Griffey has been perfecting a type of winter barley that could be grown in the colder months, a previously difficult proposition. Now regional breweries can benefit from having a readily available, local ingredient for a consistent product all year along. Virginia Cooperative Extension agents can assist local producers to grow these strains right here in the state.

“Essentially it’s like having a quality control lab and the Department of Food Science and Technology can tell us whether our barley varieties are satisfactory for brewing,” Griffey said.

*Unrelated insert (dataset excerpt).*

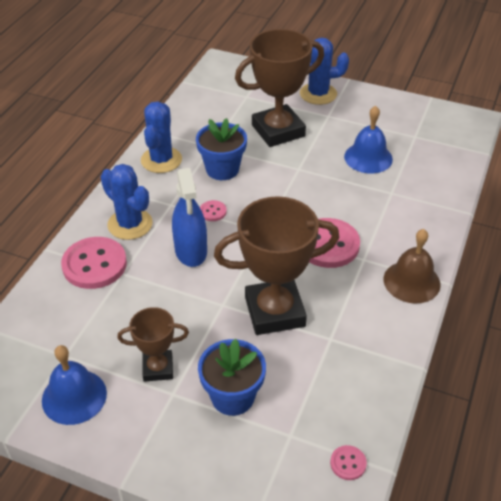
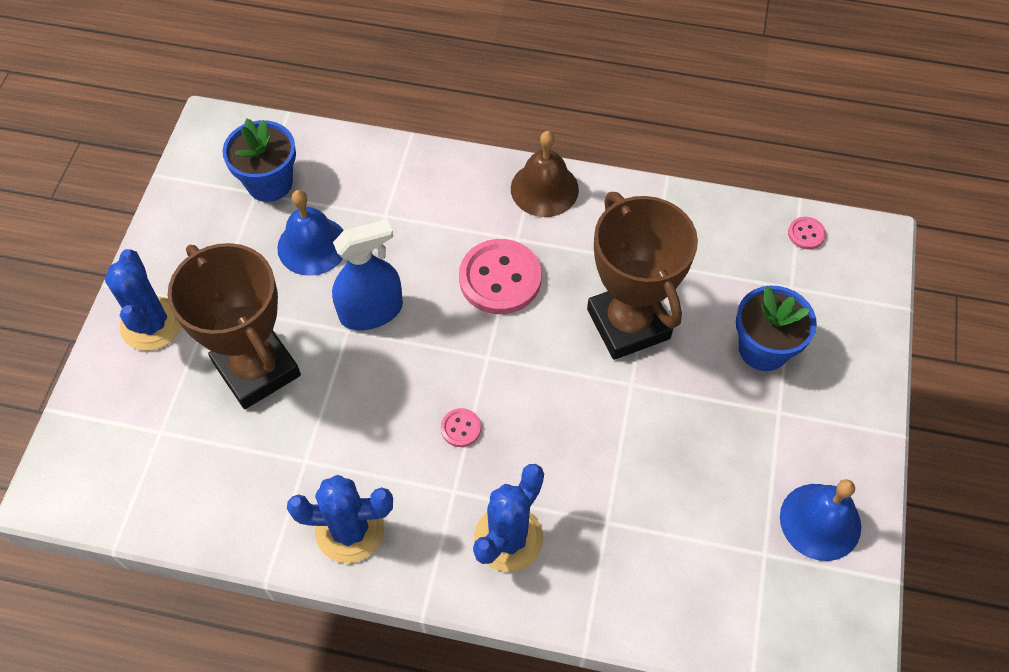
camera: 100 degrees left, 15 degrees up
pink button [61,237,127,289] -> none
brown trophy [117,307,189,382] -> none
blue spray bottle [172,168,207,267] -> blue spray bottle moved to [332,219,403,330]
blue flower pot [196,118,247,180] -> blue flower pot moved to [223,118,296,202]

Griffey’s collaboration is being made possible by the new recently installed 2.5 hectoliter, professional-grade Esau & Hueber brewhouse in the new facility which house the Department of Food Science and Technology on the Virginia Tech blacksburg campus. The equipment, which can produce 66 gallons of beer in one session, is very similar to the ones used in commercial craft brewing operations around the U.S.

“The other reason we are excited is that barley has been struggling to keep production in the state, so malting can be a way for farmers to find new markets for their product,” said Griffey.

As the Eastern Virginia AREC tests new varieties of barley that vie to be champions in the brewing sector — varieties named for other Virginia legends like Secretariat, Virginia’s triple crown-winning racehorse — the research conducted by Griffey will ensure Virginia paves the way for award-winning beer in the future as well.